- **RECORDS SHOWN**:

--- START ---

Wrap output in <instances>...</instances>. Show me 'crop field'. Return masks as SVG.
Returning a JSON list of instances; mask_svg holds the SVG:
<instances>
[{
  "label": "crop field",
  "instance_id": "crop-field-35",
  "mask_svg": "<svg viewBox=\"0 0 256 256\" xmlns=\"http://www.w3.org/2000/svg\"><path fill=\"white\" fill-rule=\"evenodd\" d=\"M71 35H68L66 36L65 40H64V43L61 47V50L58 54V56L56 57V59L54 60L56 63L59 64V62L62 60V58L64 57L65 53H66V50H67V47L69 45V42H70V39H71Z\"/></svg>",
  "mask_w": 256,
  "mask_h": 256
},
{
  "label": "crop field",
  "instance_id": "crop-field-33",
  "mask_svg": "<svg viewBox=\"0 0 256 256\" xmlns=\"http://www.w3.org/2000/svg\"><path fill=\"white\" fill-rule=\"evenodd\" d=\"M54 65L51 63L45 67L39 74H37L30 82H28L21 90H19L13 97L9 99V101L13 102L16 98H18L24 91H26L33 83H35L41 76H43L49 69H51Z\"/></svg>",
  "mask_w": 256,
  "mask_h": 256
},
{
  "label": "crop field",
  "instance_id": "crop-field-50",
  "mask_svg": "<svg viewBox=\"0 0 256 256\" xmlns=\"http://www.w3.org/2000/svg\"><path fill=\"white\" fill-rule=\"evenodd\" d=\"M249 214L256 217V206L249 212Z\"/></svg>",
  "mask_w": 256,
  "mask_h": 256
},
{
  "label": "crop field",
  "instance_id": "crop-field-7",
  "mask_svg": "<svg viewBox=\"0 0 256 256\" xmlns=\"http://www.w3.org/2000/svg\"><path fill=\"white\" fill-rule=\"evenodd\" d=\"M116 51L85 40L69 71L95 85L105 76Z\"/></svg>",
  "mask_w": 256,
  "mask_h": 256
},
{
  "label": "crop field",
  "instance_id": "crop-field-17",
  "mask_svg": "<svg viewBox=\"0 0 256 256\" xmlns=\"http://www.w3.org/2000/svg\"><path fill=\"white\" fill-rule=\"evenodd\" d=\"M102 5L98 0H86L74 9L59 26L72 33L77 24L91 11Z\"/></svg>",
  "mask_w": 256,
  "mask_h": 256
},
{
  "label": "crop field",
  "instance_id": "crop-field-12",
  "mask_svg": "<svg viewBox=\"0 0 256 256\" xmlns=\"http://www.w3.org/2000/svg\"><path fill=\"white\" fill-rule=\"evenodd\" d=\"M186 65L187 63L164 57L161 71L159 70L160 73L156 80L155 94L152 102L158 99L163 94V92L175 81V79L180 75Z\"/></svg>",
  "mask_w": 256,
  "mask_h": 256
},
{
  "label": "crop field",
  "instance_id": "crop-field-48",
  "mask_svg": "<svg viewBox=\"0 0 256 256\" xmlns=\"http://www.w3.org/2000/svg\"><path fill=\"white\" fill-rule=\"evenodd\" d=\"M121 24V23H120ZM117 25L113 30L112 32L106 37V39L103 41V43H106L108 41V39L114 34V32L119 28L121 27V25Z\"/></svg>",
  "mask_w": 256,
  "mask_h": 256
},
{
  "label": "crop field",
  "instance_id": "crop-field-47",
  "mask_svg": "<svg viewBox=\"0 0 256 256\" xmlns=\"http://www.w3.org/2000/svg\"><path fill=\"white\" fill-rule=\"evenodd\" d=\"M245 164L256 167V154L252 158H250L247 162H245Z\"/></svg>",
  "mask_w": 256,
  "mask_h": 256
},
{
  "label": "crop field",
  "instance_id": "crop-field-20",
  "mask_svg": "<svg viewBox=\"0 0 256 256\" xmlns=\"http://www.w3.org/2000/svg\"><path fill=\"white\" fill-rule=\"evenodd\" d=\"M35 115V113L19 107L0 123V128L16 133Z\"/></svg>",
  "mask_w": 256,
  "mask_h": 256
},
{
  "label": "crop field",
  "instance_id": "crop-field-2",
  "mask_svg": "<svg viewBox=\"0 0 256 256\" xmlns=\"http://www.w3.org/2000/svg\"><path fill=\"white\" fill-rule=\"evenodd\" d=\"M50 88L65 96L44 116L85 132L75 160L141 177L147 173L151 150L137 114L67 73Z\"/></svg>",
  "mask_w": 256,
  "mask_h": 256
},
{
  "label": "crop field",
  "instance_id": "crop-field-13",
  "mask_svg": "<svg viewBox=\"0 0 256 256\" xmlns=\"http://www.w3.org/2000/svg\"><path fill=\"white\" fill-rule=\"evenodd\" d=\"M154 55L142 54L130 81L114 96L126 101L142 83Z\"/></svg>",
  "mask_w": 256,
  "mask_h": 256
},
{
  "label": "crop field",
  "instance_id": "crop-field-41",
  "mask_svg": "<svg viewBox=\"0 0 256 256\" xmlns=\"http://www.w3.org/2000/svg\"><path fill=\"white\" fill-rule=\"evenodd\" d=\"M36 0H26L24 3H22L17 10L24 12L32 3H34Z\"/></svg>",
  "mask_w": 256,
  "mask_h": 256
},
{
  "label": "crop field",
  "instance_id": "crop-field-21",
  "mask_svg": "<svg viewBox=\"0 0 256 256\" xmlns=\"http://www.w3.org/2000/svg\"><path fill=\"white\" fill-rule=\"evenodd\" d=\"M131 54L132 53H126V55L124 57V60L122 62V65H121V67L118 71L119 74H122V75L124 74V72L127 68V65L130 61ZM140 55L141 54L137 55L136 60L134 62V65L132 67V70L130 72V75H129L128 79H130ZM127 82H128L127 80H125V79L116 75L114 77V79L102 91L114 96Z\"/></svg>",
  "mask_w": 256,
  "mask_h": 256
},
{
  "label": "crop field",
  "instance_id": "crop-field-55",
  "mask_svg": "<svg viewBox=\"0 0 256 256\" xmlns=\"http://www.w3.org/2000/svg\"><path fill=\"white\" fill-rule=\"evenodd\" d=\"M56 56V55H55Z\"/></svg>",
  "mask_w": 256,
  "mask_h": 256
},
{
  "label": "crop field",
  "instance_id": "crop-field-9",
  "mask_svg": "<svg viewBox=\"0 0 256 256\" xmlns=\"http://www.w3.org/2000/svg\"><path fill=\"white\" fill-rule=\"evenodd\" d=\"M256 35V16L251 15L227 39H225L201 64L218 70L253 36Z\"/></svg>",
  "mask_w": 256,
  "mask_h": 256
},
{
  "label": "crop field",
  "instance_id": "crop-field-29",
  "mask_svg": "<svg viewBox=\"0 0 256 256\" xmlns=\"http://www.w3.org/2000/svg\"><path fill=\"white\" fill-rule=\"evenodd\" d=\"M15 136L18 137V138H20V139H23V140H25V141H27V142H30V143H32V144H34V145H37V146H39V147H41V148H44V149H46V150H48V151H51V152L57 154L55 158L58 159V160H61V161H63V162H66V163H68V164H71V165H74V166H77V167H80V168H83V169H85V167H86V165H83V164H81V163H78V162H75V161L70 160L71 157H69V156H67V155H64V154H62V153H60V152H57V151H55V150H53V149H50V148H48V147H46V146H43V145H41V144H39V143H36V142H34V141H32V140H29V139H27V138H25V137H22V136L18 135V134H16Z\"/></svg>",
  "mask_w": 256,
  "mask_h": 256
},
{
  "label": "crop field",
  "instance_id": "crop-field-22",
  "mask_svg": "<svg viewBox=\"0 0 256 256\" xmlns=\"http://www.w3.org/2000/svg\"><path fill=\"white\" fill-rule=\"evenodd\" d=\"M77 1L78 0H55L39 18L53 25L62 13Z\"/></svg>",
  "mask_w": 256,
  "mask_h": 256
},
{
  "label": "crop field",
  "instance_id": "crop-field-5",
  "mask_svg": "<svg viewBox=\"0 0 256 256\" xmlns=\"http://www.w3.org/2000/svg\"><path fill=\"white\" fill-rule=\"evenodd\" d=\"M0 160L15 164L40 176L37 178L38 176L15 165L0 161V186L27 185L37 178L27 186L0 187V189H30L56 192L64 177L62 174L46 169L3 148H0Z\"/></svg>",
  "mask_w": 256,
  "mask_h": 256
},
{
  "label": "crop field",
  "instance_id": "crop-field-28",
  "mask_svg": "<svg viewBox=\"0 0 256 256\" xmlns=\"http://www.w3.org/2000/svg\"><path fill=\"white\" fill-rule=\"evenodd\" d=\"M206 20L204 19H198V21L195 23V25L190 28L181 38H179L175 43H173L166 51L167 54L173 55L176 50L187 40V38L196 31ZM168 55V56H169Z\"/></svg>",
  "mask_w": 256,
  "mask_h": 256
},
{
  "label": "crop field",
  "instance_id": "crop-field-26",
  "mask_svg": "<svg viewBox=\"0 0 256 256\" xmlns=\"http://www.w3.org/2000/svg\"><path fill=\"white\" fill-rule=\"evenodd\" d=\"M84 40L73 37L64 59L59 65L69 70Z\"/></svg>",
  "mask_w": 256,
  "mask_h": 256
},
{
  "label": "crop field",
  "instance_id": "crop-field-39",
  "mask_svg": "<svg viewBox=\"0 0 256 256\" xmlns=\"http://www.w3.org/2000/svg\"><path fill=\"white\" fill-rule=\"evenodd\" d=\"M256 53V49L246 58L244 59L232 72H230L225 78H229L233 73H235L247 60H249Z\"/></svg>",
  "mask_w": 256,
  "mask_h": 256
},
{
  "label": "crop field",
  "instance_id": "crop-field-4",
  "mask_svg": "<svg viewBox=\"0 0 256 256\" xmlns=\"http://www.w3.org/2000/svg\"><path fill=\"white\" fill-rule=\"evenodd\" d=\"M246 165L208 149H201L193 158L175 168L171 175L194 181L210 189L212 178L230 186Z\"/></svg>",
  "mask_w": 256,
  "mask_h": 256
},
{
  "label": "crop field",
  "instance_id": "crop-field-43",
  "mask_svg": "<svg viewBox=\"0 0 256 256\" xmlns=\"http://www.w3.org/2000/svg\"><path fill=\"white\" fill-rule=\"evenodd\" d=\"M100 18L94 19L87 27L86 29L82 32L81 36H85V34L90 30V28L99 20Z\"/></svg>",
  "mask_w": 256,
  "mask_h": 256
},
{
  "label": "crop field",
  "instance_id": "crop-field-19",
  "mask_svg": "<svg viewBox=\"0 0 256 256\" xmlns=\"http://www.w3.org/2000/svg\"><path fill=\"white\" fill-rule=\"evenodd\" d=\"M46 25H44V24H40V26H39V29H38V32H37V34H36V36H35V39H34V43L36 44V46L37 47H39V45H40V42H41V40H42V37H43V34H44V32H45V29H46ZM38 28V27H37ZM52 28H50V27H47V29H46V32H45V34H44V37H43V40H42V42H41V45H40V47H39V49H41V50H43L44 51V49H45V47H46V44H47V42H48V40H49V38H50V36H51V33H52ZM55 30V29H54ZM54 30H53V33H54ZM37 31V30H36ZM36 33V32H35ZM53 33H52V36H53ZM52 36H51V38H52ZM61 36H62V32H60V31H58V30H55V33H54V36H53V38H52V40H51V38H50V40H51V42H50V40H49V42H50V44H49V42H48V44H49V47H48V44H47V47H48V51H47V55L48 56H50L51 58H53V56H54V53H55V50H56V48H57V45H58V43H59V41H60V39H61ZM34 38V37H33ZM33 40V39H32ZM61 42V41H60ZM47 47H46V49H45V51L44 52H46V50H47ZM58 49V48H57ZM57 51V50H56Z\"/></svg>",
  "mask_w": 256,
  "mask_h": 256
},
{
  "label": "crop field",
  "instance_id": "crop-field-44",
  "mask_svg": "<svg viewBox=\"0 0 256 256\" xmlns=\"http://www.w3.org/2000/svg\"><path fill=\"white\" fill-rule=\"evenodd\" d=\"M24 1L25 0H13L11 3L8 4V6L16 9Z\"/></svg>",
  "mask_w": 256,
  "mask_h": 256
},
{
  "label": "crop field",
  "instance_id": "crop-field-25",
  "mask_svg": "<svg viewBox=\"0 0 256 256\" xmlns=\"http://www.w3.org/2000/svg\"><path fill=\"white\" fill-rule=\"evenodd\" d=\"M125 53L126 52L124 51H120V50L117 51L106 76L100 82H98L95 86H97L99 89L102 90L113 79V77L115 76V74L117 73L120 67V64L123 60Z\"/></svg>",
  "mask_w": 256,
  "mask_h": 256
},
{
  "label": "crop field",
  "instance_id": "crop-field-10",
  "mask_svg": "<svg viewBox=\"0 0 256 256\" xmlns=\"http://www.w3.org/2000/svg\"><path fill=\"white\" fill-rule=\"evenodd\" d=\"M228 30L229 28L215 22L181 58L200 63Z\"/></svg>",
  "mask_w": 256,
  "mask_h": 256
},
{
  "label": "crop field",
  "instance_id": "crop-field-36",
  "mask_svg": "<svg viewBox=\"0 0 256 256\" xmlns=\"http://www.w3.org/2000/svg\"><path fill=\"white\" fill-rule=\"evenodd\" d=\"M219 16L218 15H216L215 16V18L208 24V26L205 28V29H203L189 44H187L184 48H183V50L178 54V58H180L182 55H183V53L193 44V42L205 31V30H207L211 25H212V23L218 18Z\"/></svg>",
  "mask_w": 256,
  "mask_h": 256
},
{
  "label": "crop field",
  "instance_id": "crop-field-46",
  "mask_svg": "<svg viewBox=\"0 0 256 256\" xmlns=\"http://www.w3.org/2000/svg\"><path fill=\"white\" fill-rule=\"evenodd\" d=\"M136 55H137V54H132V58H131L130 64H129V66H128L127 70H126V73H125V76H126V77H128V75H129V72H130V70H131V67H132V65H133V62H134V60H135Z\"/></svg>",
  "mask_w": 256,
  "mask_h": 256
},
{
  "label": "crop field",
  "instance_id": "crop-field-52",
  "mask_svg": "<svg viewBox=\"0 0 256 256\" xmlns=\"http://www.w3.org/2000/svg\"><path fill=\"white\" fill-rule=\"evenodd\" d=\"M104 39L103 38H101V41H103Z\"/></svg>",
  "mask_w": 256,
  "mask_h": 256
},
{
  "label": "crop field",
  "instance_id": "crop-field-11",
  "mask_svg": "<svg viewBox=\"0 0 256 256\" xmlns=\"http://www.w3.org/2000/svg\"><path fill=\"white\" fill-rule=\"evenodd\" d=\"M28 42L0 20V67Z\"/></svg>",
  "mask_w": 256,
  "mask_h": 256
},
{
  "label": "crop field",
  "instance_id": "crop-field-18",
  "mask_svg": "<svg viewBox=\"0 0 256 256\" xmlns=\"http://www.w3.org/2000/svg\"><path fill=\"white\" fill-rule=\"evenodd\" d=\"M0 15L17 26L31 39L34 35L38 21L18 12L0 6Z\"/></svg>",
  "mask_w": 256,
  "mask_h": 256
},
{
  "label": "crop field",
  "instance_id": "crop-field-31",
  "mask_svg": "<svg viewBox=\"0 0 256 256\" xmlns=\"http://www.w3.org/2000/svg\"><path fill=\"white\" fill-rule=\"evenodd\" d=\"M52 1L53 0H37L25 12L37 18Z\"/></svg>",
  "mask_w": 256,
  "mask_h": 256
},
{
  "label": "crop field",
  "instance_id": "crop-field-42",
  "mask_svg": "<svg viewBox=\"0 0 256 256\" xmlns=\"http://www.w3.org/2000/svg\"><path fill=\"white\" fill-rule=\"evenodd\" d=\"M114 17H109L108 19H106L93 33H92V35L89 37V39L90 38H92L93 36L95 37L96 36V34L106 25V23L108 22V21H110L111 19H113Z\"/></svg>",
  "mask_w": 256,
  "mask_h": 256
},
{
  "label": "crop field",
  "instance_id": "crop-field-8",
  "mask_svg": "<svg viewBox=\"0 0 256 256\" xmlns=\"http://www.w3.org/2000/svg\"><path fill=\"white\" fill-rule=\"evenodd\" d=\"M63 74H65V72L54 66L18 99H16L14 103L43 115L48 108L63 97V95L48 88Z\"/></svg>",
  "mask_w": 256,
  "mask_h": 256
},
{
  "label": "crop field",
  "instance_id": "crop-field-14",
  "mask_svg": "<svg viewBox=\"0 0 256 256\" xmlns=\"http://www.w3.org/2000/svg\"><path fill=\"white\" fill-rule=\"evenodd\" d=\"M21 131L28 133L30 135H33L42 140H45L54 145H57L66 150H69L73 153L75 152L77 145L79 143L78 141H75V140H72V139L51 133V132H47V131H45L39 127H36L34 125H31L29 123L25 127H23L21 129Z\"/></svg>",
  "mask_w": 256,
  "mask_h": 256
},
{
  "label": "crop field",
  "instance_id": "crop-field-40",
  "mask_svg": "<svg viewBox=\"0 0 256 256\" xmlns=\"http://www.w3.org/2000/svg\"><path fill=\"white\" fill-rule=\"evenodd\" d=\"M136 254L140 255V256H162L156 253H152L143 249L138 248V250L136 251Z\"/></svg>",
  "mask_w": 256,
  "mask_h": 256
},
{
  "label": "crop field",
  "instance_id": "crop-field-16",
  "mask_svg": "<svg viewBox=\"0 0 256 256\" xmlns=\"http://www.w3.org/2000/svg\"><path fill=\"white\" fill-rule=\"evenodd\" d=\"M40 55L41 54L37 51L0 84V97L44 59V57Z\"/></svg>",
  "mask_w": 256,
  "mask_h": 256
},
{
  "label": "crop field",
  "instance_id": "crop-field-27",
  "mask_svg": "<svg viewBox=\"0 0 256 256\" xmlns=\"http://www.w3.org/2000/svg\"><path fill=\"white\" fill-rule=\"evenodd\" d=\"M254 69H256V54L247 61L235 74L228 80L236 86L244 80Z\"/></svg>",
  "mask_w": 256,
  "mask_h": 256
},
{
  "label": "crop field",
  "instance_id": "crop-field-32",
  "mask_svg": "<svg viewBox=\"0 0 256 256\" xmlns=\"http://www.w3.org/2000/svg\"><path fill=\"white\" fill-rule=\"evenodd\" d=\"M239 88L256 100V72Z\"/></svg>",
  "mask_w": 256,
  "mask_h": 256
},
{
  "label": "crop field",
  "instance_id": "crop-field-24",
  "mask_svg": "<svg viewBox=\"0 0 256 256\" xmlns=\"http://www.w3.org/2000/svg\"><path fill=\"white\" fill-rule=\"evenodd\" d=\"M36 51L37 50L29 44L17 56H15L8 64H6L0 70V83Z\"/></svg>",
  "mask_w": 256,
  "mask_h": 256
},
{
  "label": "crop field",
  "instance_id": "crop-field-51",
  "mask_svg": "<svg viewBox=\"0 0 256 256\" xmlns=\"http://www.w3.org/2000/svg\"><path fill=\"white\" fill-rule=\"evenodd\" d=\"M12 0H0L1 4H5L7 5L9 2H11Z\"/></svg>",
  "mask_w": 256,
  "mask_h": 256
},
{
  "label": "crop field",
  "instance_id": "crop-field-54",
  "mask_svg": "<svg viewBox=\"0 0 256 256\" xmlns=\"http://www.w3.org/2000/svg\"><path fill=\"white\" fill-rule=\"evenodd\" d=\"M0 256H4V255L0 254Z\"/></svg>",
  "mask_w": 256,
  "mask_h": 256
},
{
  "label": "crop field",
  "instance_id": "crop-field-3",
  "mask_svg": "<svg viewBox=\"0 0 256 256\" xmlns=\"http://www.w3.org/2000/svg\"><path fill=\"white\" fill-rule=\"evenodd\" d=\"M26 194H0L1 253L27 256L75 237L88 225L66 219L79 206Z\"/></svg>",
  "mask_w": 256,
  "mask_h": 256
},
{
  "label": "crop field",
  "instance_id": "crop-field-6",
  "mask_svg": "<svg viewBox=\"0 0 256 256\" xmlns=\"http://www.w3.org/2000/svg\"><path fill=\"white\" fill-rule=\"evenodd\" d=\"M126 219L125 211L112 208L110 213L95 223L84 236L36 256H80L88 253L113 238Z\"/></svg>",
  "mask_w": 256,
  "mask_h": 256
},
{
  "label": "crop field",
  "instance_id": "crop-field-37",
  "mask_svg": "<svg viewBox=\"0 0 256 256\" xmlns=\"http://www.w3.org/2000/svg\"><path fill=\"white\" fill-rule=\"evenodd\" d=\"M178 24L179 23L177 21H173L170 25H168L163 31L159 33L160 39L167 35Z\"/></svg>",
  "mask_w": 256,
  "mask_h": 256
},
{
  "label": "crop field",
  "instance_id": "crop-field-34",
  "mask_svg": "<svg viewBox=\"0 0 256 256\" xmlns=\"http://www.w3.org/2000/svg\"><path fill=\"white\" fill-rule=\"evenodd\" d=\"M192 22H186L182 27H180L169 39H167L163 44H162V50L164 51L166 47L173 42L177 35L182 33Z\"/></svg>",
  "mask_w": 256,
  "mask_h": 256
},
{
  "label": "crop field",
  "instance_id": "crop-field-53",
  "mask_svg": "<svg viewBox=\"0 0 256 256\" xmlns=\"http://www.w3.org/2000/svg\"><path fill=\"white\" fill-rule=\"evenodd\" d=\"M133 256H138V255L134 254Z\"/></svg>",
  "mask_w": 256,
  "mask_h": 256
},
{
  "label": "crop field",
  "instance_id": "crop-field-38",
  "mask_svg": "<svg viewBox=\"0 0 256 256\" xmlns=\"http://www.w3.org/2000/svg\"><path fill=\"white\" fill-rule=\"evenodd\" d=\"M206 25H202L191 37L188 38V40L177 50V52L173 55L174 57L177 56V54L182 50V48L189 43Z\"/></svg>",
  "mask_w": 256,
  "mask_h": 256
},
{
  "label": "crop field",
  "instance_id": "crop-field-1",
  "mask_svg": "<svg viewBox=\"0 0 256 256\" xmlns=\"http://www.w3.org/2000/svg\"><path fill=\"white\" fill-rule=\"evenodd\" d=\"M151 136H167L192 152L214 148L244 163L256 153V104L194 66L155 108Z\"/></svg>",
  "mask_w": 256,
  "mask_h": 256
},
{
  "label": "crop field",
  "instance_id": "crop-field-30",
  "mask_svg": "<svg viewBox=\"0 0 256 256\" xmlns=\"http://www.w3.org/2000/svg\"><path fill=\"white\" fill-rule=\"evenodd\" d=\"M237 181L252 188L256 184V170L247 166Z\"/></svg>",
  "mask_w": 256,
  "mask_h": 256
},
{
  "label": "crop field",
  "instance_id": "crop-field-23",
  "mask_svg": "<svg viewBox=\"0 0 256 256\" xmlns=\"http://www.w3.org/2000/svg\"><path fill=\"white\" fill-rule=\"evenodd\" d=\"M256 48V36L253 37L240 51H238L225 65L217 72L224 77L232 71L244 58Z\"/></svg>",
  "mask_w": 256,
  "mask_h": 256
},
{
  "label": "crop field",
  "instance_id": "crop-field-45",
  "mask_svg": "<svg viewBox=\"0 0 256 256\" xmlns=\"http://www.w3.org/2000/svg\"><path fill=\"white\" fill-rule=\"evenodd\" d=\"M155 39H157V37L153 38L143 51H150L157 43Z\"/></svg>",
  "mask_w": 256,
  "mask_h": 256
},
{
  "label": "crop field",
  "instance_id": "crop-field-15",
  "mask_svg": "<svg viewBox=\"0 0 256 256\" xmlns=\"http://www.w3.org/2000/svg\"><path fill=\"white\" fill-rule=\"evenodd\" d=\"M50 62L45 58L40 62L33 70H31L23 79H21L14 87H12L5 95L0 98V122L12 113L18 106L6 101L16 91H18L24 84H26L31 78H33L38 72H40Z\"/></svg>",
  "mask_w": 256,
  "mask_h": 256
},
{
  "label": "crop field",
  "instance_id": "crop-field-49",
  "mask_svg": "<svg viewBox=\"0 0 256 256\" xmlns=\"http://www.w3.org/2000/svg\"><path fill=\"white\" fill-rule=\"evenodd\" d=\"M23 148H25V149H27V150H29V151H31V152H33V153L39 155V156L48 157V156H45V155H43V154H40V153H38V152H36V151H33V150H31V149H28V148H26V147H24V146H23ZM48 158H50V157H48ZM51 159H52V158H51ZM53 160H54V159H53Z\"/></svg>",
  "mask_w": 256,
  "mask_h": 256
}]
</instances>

--- END ---

From the material above, pull out every line that contains the string "instances". Case counts.

Wrap output in <instances>...</instances>. Show me 'crop field'. Return masks as SVG.
Returning a JSON list of instances; mask_svg holds the SVG:
<instances>
</instances>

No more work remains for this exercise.